» Directive:
For the string "spec", work out how many lines of the data contain it and give that number with nothing added.

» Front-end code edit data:
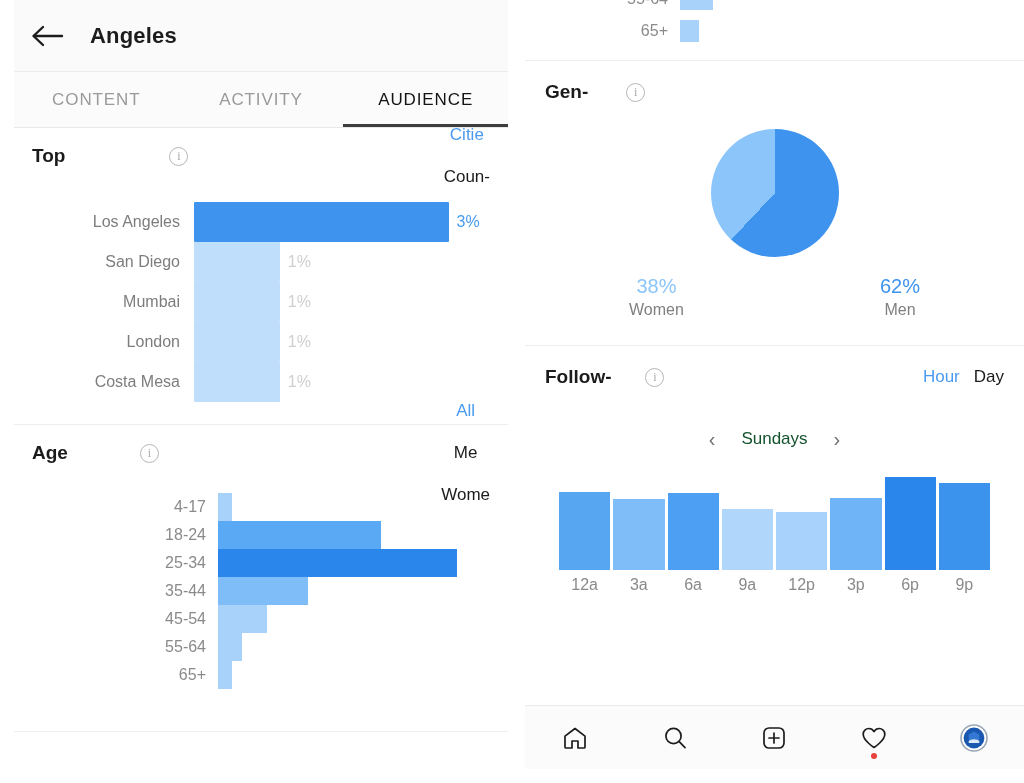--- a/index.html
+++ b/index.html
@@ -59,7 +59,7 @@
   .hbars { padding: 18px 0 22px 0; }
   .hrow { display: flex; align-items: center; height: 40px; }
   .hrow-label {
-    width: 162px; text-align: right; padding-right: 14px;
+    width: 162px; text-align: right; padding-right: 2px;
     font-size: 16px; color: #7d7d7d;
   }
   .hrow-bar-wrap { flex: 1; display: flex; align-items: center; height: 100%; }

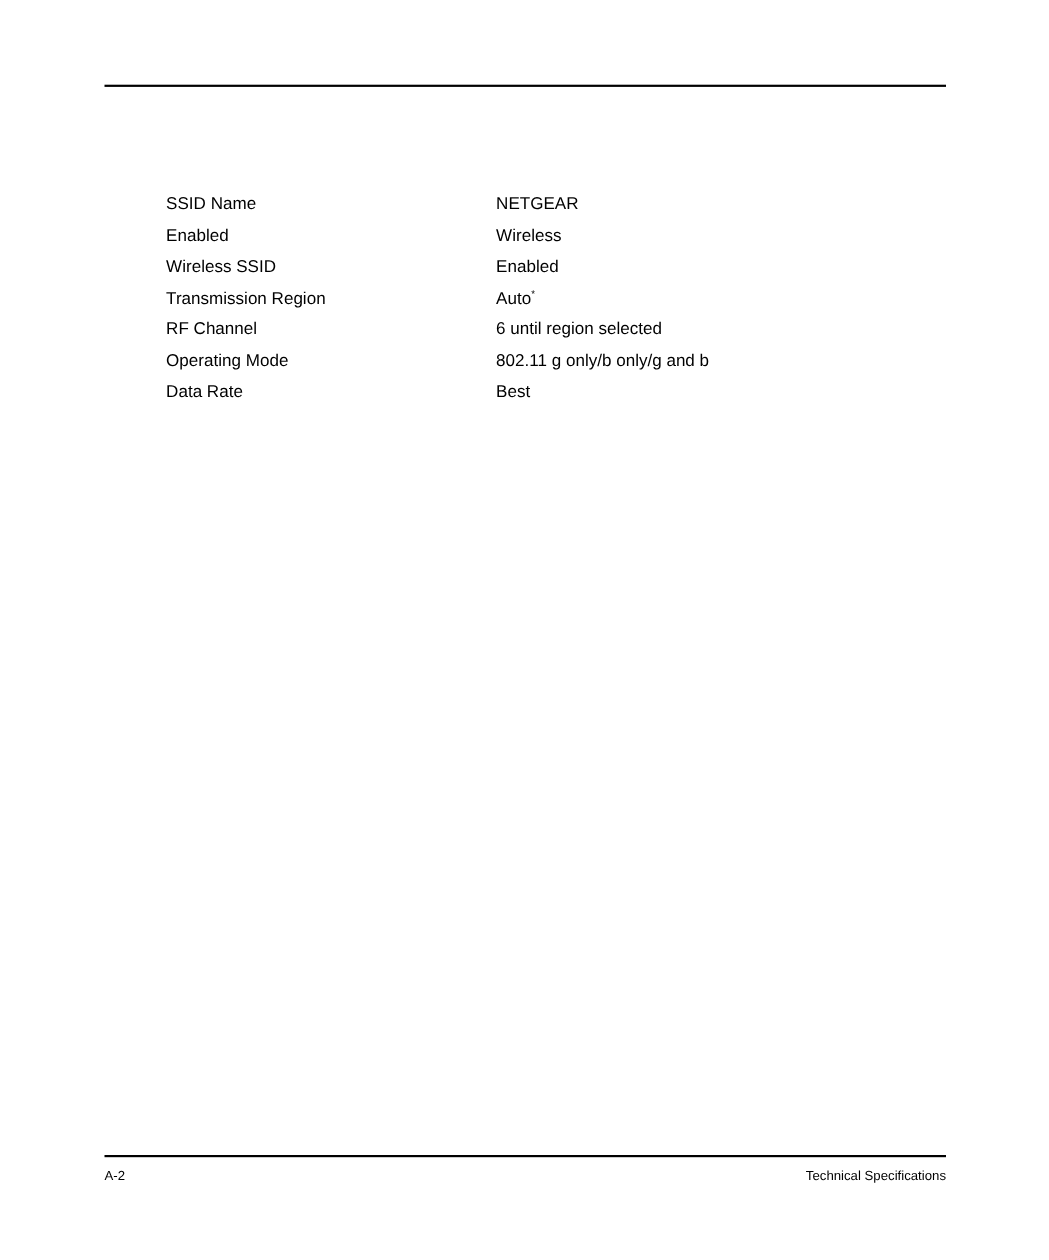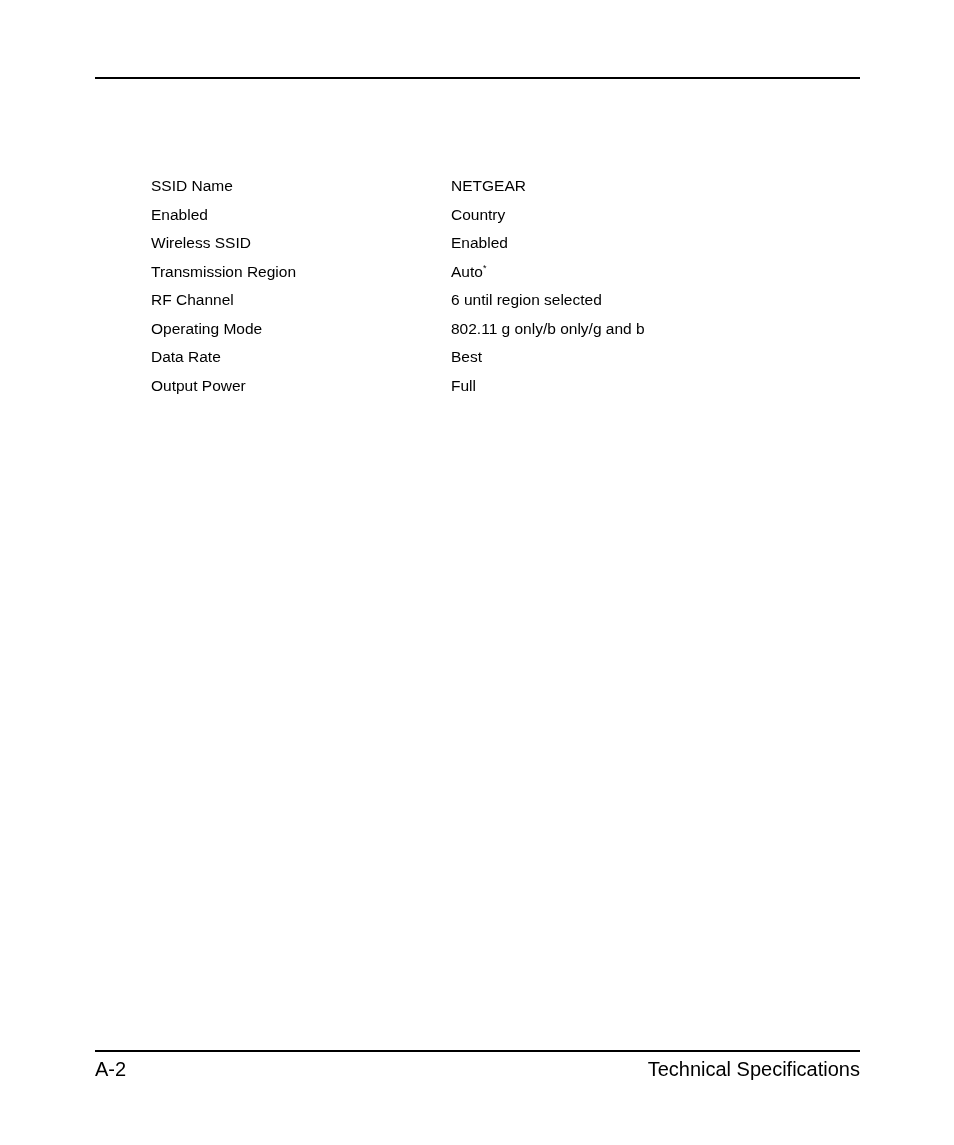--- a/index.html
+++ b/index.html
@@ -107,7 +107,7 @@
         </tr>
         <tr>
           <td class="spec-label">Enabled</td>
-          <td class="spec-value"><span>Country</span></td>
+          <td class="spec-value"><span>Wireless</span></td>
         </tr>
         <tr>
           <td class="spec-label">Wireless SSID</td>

* * *

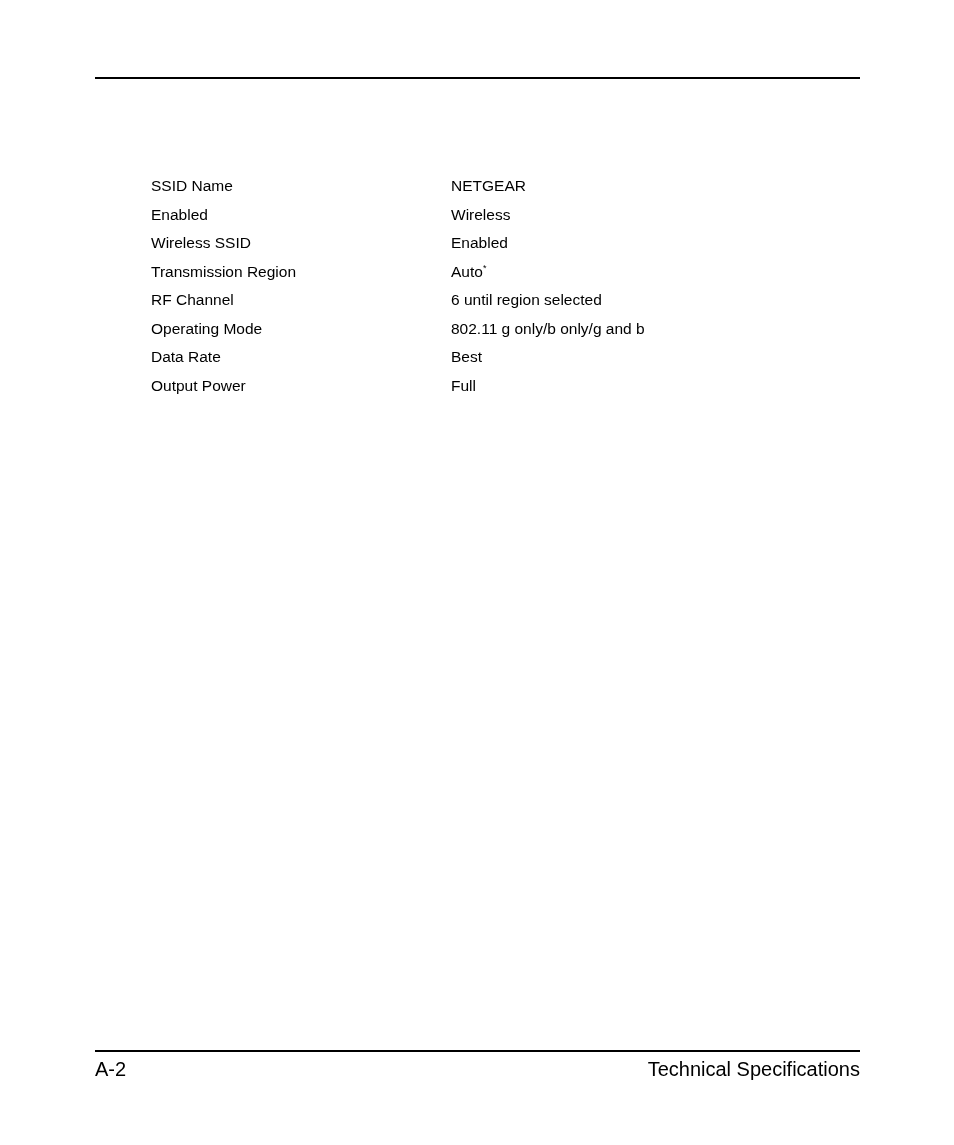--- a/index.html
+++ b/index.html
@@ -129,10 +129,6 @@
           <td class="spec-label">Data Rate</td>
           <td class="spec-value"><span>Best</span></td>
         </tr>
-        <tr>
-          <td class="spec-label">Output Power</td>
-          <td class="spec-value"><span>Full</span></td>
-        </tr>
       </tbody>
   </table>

» Solution to the exercise:
8